Despite everything I’ve just said, please don’t think I hate all new foods. I’m actually a little obsessed with them. The cronut - a cross between a croissant and a donut for anyone not on the forefront of food science - blew my little food-obsessed mind. Dominique Ansel, the creator of the cronut, didn’t try to make a new genre of cooking. He just wanted to cook something delicious, incorporating the skills and experience he already had.

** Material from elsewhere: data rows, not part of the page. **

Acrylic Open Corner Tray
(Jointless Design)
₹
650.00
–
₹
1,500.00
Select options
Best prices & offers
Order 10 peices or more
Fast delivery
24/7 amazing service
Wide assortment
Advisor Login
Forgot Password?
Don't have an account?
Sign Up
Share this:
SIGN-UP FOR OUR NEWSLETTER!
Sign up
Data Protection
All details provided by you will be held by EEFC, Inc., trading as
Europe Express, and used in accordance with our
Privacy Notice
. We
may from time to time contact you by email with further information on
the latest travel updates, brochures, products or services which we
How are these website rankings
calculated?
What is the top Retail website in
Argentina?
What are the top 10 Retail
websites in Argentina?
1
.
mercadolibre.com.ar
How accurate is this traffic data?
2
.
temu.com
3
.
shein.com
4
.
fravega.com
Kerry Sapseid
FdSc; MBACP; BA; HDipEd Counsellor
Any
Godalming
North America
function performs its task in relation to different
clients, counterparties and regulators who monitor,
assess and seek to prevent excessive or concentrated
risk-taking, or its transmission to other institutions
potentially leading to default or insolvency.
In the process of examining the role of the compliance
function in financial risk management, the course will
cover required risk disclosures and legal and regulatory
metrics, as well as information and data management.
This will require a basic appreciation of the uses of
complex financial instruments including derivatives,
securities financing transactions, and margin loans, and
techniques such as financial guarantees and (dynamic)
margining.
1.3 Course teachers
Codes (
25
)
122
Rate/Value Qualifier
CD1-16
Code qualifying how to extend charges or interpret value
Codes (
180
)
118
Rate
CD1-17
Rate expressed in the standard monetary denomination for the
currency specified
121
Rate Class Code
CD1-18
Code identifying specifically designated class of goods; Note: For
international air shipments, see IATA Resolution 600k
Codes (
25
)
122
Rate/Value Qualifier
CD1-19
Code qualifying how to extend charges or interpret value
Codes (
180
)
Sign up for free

This is how new foods used to be created, before it was about making something new for the sake of having the ‘new thing.’ Cuisines and techniques would be combined naturally, and everything we eat now is the result of thousands of years of this kind of human ingenuity. Maybe it’s because new foods now are the product of abundance rather than resourcefulness, but they don’t impress me as much and simply don’t bring the same joy.
Restaurants and the whole food industry need to stop trying to do something new and start trying to make something tasty. They’ll find something interesting in the process and if they don’t, who cares? I’ll still probably eat it.